YOUR OBJECTIVE. Update the rows below by replacing "Launched" with "Available", and keep every other line the same.

-- Opening Marker --

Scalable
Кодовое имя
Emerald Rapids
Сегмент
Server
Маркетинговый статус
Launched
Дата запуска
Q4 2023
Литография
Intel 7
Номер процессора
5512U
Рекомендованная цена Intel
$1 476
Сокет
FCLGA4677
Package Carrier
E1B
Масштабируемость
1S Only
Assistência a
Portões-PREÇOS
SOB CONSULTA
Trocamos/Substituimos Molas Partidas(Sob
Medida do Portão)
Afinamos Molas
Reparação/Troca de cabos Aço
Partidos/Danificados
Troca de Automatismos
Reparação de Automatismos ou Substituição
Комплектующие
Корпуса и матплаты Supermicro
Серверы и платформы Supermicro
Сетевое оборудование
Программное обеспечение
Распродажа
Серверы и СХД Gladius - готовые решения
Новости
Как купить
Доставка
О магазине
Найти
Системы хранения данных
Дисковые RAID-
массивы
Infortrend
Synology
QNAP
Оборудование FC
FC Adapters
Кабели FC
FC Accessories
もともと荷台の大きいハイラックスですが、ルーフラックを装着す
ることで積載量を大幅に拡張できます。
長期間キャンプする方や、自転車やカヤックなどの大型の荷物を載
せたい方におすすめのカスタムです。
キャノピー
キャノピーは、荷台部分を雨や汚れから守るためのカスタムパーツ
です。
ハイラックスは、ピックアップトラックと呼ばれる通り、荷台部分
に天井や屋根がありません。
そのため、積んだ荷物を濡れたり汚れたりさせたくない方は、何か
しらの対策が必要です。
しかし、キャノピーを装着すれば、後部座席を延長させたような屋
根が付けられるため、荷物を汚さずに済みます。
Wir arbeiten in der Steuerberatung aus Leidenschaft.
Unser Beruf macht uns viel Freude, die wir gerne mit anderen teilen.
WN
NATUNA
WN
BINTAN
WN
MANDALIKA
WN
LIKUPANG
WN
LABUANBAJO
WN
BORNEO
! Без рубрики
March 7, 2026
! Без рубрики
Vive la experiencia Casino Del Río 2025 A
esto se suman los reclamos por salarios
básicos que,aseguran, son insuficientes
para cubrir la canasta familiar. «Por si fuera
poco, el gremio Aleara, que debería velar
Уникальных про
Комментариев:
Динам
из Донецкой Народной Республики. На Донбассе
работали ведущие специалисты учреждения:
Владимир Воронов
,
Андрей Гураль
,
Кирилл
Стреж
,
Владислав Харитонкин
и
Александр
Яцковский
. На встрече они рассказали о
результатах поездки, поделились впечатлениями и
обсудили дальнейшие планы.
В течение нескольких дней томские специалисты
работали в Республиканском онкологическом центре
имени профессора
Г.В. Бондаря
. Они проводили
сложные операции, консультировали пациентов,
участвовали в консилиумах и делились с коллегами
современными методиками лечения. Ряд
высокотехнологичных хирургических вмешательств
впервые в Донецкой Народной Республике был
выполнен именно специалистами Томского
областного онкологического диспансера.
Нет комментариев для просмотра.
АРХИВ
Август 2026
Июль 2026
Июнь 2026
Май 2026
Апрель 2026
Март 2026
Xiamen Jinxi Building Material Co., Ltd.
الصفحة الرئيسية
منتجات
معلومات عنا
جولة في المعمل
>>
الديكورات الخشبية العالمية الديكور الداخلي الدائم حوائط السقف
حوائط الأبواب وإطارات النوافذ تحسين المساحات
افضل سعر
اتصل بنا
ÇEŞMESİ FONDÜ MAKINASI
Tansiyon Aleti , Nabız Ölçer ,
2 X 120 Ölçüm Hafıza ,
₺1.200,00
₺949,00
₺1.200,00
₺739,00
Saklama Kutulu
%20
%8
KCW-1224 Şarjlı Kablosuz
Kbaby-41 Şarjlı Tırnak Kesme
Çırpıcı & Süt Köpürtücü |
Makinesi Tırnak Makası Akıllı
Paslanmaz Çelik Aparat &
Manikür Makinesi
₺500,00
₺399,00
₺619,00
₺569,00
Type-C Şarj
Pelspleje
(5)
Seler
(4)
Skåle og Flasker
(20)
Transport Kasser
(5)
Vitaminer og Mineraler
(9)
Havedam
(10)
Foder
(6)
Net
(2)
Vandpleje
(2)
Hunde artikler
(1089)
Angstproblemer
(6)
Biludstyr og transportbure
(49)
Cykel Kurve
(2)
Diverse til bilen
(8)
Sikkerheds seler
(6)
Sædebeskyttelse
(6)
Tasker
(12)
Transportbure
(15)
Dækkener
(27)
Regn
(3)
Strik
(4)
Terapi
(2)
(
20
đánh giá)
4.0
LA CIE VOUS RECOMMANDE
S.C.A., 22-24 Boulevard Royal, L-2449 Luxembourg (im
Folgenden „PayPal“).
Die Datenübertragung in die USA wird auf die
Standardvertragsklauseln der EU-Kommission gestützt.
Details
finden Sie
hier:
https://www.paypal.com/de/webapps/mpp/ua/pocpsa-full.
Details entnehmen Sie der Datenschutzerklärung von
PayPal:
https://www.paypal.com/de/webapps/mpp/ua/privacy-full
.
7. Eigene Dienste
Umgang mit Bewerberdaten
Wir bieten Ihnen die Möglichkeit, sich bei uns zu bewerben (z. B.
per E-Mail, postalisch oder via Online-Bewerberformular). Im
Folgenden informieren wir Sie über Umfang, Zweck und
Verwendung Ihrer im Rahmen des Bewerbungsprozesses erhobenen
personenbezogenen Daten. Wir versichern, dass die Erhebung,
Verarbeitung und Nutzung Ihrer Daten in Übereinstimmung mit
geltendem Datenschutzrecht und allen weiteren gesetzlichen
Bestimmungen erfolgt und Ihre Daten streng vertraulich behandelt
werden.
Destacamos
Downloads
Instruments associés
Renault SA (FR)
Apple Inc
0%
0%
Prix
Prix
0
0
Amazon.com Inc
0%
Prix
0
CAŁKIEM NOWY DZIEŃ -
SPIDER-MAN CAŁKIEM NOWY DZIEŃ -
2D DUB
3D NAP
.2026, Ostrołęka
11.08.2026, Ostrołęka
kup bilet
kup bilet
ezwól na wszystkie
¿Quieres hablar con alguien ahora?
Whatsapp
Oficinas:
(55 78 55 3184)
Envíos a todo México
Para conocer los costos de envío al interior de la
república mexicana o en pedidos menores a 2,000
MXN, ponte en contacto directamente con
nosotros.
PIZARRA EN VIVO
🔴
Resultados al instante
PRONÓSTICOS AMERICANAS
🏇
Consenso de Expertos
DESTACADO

-- Closing Marker --

RESULT OF THE TASK.
Scalable
Кодовое имя
Emerald Rapids
Сегмент
Server
Маркетинговый статус
Available
Дата запуска
Q4 2023
Литография
Intel 7
Номер процессора
5512U
Рекомендованная цена Intel
$1 476
Сокет
FCLGA4677
Package Carrier
E1B
Масштабируемость
1S Only
Assistência a
Portões-PREÇOS
SOB CONSULTA
Trocamos/Substituimos Molas Partidas(Sob
Medida do Portão)
Afinamos Molas
Reparação/Troca de cabos Aço
Partidos/Danificados
Troca de Automatismos
Reparação de Automatismos ou Substituição
Комплектующие
Корпуса и матплаты Supermicro
Серверы и платформы Supermicro
Сетевое оборудование
Программное обеспечение
Распродажа
Серверы и СХД Gladius - готовые решения
Новости
Как купить
Доставка
О магазине
Найти
Системы хранения данных
Дисковые RAID-
массивы
Infortrend
Synology
QNAP
Оборудование FC
FC Adapters
Кабели FC
FC Accessories
もともと荷台の大きいハイラックスですが、ルーフラックを装着す
ることで積載量を大幅に拡張できます。
長期間キャンプする方や、自転車やカヤックなどの大型の荷物を載
せたい方におすすめのカスタムです。
キャノピー
キャノピーは、荷台部分を雨や汚れから守るためのカスタムパーツ
です。
ハイラックスは、ピックアップトラックと呼ばれる通り、荷台部分
に天井や屋根がありません。
そのため、積んだ荷物を濡れたり汚れたりさせたくない方は、何か
しらの対策が必要です。
しかし、キャノピーを装着すれば、後部座席を延長させたような屋
根が付けられるため、荷物を汚さずに済みます。
Wir arbeiten in der Steuerberatung aus Leidenschaft.
Unser Beruf macht uns viel Freude, die wir gerne mit anderen teilen.
WN
NATUNA
WN
BINTAN
WN
MANDALIKA
WN
LIKUPANG
WN
LABUANBAJO
WN
BORNEO
! Без рубрики
March 7, 2026
! Без рубрики
Vive la experiencia Casino Del Río 2025 A
esto se suman los reclamos por salarios
básicos que,aseguran, son insuficientes
para cubrir la canasta familiar. «Por si fuera
poco, el gremio Aleara, que debería velar
Уникальных про
Комментариев:
Динам
из Донецкой Народной Республики. На Донбассе
работали ведущие специалисты учреждения:
Владимир Воронов
,
Андрей Гураль
,
Кирилл
Стреж
,
Владислав Харитонкин
и
Александр
Яцковский
. На встрече они рассказали о
результатах поездки, поделились впечатлениями и
обсудили дальнейшие планы.
В течение нескольких дней томские специалисты
работали в Республиканском онкологическом центре
имени профессора
Г.В. Бондаря
. Они проводили
сложные операции, консультировали пациентов,
участвовали в консилиумах и делились с коллегами
современными методиками лечения. Ряд
высокотехнологичных хирургических вмешательств
впервые в Донецкой Народной Республике был
выполнен именно специалистами Томского
областного онкологического диспансера.
Нет комментариев для просмотра.
АРХИВ
Август 2026
Июль 2026
Июнь 2026
Май 2026
Апрель 2026
Март 2026
Xiamen Jinxi Building Material Co., Ltd.
الصفحة الرئيسية
منتجات
معلومات عنا
جولة في المعمل
>>
الديكورات الخشبية العالمية الديكور الداخلي الدائم حوائط السقف
حوائط الأبواب وإطارات النوافذ تحسين المساحات
افضل سعر
اتصل بنا
ÇEŞMESİ FONDÜ MAKINASI
Tansiyon Aleti , Nabız Ölçer ,
2 X 120 Ölçüm Hafıza ,
₺1.200,00
₺949,00
₺1.200,00
₺739,00
Saklama Kutulu
%20
%8
KCW-1224 Şarjlı Kablosuz
Kbaby-41 Şarjlı Tırnak Kesme
Çırpıcı & Süt Köpürtücü |
Makinesi Tırnak Makası Akıllı
Paslanmaz Çelik Aparat &
Manikür Makinesi
₺500,00
₺399,00
₺619,00
₺569,00
Type-C Şarj
Pelspleje
(5)
Seler
(4)
Skåle og Flasker
(20)
Transport Kasser
(5)
Vitaminer og Mineraler
(9)
Havedam
(10)
Foder
(6)
Net
(2)
Vandpleje
(2)
Hunde artikler
(1089)
Angstproblemer
(6)
Biludstyr og transportbure
(49)
Cykel Kurve
(2)
Diverse til bilen
(8)
Sikkerheds seler
(6)
Sædebeskyttelse
(6)
Tasker
(12)
Transportbure
(15)
Dækkener
(27)
Regn
(3)
Strik
(4)
Terapi
(2)
(
20
đánh giá)
4.0
LA CIE VOUS RECOMMANDE
S.C.A., 22-24 Boulevard Royal, L-2449 Luxembourg (im
Folgenden „PayPal“).
Die Datenübertragung in die USA wird auf die
Standardvertragsklauseln der EU-Kommission gestützt.
Details
finden Sie
hier:
https://www.paypal.com/de/webapps/mpp/ua/pocpsa-full.
Details entnehmen Sie der Datenschutzerklärung von
PayPal:
https://www.paypal.com/de/webapps/mpp/ua/privacy-full
.
7. Eigene Dienste
Umgang mit Bewerberdaten
Wir bieten Ihnen die Möglichkeit, sich bei uns zu bewerben (z. B.
per E-Mail, postalisch oder via Online-Bewerberformular). Im
Folgenden informieren wir Sie über Umfang, Zweck und
Verwendung Ihrer im Rahmen des Bewerbungsprozesses erhobenen
personenbezogenen Daten. Wir versichern, dass die Erhebung,
Verarbeitung und Nutzung Ihrer Daten in Übereinstimmung mit
geltendem Datenschutzrecht und allen weiteren gesetzlichen
Bestimmungen erfolgt und Ihre Daten streng vertraulich behandelt
werden.
Destacamos
Downloads
Instruments associés
Renault SA (FR)
Apple Inc
0%
0%
Prix
Prix
0
0
Amazon.com Inc
0%
Prix
0
CAŁKIEM NOWY DZIEŃ -
SPIDER-MAN CAŁKIEM NOWY DZIEŃ -
2D DUB
3D NAP
.2026, Ostrołęka
11.08.2026, Ostrołęka
kup bilet
kup bilet
ezwól na wszystkie
¿Quieres hablar con alguien ahora?
Whatsapp
Oficinas:
(55 78 55 3184)
Envíos a todo México
Para conocer los costos de envío al interior de la
república mexicana o en pedidos menores a 2,000
MXN, ponte en contacto directamente con
nosotros.
PIZARRA EN VIVO
🔴
Resultados al instante
PRONÓSTICOS AMERICANAS
🏇
Consenso de Expertos
DESTACADO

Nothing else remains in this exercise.